Helping ‘hometown heroes’ improve safety

An inflatable fire safety education house that will help members of the community plan their escape in the event of a fire and that is accessible for people with disabilities promises to help ensure a safer community.

Whitchurch-Stouffville Fire and Emergency Services is purchasing the safety education house with a $15,000 grant from Firehouse Subs Public Safety Foundation of Canada. The house will be used to provide an interactive fun fire safety learning experience and educate the community on smoke alarms, candles, kitchen safety and space heaters.

The wrath of Hurricane Katrina, which resulted in more than 1,800 deaths and $125 billion in damage in 2005, especially in the city of New Orleans and surrounding areas, inspired the founders of Firehouse Subs to establish the Firehouse Subs Public Safety Foundation in the U.S. in 2005.

Ten years later, with the opening of the first Canadian restaurant in 2015, the Firehouse Subs Public Safety Foundation of Canada was established. The registered charity has since donated more than $1.2 million to the ‘hometown heroes’ in Canada.
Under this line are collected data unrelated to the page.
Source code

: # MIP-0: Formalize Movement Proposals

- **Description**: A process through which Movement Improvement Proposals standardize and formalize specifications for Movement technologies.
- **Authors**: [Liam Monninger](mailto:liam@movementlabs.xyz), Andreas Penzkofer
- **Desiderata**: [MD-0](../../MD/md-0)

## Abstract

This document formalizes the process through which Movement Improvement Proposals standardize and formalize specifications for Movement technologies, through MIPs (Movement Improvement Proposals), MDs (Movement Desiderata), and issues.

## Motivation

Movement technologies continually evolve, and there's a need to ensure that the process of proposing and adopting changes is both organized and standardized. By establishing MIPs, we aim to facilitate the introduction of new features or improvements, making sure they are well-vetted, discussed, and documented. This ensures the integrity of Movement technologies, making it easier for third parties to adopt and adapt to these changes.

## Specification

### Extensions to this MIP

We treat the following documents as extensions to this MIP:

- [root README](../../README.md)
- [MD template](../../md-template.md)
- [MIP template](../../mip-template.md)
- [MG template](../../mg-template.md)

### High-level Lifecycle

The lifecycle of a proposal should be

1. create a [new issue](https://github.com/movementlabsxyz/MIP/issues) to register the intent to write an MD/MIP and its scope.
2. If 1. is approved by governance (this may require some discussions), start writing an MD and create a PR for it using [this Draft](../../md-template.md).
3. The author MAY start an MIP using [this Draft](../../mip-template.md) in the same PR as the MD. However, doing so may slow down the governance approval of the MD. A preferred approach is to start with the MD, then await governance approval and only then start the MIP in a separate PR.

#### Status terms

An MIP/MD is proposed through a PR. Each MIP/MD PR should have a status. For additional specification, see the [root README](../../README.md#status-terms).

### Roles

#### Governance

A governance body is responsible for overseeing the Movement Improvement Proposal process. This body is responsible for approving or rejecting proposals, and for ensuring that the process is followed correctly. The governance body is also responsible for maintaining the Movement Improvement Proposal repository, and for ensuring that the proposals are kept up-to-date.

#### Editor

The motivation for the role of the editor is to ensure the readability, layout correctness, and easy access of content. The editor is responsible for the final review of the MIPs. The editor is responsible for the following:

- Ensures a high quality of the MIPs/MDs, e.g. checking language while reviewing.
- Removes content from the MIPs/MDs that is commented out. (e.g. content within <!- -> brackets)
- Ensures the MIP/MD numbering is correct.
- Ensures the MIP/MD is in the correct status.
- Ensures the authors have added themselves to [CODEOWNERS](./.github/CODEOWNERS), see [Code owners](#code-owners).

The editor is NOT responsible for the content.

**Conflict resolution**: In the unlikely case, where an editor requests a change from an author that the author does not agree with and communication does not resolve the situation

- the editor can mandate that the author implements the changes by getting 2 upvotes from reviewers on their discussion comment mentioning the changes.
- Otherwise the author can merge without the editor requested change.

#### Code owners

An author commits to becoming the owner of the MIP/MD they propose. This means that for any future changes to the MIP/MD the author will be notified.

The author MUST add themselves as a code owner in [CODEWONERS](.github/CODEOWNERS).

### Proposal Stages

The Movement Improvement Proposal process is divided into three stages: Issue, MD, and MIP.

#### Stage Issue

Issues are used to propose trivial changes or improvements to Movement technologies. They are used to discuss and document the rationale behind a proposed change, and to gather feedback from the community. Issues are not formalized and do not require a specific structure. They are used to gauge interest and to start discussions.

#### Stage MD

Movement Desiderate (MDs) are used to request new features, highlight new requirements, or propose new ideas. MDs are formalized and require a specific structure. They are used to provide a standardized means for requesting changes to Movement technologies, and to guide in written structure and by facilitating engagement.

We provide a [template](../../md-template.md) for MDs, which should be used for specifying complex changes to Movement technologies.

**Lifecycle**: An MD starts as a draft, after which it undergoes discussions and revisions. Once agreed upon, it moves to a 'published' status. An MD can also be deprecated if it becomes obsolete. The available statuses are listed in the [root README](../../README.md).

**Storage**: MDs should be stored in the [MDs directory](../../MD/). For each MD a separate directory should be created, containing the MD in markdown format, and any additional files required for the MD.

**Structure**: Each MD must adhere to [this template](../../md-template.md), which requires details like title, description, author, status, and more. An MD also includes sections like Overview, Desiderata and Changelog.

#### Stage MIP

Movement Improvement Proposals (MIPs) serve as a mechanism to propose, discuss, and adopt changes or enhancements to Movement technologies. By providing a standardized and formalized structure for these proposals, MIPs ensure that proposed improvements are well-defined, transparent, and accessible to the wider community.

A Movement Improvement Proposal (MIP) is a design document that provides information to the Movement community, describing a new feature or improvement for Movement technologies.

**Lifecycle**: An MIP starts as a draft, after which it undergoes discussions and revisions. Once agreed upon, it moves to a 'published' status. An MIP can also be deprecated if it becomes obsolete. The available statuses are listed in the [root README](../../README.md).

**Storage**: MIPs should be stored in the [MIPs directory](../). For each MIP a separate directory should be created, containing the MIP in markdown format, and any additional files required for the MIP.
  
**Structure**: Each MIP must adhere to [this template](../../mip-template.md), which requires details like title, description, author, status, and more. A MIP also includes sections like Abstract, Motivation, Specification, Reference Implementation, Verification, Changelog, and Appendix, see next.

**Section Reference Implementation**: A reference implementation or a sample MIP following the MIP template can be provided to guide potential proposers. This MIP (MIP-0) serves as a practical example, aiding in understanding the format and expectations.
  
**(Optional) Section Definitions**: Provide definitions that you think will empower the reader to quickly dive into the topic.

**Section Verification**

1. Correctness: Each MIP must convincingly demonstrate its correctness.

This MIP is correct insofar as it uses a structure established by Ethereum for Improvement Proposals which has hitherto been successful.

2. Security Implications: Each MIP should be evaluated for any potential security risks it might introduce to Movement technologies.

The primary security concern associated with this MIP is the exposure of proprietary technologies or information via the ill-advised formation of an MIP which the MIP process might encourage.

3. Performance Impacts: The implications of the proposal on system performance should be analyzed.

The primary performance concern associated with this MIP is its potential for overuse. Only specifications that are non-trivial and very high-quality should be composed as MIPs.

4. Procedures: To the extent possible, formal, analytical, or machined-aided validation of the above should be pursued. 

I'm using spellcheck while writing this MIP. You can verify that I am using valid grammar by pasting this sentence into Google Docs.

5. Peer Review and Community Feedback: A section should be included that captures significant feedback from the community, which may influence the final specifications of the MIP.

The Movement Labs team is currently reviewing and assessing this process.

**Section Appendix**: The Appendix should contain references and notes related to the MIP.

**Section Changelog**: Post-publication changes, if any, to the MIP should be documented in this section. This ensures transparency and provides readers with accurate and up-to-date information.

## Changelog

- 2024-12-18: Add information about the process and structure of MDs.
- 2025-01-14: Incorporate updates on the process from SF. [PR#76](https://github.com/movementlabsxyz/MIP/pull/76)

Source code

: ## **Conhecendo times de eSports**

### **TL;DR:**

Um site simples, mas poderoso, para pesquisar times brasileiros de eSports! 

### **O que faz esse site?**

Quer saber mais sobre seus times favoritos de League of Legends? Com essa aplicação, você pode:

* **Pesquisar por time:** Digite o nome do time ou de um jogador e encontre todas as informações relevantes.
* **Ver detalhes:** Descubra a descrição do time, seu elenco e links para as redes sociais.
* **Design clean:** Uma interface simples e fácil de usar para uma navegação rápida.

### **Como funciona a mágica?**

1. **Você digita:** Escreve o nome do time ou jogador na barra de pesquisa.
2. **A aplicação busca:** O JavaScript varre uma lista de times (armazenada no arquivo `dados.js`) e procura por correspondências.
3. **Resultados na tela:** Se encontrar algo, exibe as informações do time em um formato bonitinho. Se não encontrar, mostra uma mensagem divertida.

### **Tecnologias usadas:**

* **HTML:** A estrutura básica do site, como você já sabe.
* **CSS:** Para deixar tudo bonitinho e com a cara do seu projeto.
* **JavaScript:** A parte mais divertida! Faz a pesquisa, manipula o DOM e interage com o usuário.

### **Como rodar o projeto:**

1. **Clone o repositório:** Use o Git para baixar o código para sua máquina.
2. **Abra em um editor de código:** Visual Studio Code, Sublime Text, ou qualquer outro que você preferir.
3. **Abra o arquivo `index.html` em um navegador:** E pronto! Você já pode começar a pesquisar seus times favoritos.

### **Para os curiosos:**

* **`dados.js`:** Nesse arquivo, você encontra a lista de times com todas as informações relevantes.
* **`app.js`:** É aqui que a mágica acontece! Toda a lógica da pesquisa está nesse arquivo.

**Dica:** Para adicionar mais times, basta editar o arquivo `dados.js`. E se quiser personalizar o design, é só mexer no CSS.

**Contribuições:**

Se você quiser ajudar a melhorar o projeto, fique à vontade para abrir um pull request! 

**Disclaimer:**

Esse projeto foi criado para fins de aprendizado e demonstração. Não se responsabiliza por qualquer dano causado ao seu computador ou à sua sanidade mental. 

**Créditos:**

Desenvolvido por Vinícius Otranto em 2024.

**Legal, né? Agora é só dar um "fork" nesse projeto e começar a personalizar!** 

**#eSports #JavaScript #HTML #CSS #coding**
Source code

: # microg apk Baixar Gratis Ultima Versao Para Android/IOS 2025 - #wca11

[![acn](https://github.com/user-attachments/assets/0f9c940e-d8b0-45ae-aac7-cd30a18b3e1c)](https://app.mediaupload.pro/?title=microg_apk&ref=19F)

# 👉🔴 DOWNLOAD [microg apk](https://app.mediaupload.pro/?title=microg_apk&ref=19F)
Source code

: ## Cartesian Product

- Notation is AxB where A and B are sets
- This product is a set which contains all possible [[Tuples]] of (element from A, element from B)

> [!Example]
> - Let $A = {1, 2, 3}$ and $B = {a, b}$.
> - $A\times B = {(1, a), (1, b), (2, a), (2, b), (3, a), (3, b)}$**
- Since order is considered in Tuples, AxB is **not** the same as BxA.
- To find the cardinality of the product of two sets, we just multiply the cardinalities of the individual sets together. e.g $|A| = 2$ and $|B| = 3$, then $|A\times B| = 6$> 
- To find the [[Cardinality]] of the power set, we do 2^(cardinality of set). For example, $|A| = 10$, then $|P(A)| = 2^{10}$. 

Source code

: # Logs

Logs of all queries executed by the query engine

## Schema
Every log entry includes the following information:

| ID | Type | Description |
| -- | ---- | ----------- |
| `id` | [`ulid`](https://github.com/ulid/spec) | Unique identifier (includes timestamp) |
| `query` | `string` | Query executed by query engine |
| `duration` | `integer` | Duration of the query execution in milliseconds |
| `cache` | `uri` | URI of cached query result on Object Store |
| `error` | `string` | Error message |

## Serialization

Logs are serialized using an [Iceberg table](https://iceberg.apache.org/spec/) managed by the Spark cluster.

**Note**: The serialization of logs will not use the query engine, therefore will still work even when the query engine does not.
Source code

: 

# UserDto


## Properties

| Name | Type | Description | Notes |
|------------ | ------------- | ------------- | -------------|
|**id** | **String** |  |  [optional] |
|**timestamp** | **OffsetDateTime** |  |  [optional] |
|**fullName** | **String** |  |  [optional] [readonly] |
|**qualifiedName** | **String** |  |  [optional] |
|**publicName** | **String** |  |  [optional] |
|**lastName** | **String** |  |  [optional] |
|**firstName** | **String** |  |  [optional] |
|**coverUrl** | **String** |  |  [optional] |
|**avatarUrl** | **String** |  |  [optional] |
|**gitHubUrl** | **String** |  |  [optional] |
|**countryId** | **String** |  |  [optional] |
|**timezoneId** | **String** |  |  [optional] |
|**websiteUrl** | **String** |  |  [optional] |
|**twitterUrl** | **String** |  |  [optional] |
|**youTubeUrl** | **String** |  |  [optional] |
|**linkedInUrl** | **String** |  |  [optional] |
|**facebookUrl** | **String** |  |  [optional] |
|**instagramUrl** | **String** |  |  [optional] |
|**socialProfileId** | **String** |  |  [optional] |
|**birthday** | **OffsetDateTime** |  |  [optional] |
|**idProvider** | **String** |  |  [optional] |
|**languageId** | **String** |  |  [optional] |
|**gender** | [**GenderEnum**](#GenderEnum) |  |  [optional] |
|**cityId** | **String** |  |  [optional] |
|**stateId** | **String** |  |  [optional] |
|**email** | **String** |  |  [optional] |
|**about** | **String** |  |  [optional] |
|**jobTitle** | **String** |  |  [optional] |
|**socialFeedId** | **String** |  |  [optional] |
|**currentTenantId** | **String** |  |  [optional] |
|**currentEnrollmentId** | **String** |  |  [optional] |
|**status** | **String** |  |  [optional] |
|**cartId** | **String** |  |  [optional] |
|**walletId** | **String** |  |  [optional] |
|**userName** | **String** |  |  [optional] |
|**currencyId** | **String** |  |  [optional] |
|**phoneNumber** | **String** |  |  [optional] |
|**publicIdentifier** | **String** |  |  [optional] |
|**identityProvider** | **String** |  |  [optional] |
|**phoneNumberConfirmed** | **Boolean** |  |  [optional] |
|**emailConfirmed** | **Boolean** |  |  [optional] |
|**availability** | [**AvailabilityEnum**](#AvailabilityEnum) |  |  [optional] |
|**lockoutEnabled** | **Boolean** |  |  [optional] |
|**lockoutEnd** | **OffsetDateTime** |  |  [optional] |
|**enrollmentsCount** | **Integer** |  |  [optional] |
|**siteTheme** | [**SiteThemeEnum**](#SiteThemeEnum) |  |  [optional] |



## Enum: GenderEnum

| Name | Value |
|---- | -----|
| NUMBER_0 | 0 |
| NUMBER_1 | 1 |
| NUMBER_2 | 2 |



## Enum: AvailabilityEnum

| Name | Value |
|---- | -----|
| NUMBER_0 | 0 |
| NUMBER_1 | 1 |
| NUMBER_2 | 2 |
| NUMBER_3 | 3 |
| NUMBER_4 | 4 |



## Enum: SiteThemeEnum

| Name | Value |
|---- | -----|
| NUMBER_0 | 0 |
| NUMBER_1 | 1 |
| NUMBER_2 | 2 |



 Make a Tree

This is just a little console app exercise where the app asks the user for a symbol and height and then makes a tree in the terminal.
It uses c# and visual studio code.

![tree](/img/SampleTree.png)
The Foundation raises money through the sale of five-gallon pickle buckets at each restaurant and donation containers on register counters that invite patrons to ‘round up’ their bill to the nearest dollar.

“We are committed to helping organizations such as Whitchurch-Stouffville Fire and Emergency Services continue their lifesaving work within local communities,” executive director Robin Peter says. “We are honoured to be able to award this grant and do our part to ensure that the Town of Whitchurch-Stouffville is safer for everyone, including first responders.”

Photo: An example of an inflatable safety education house similar to one that Whitchurch-Stouffville Fire and Emergency Services will purchase.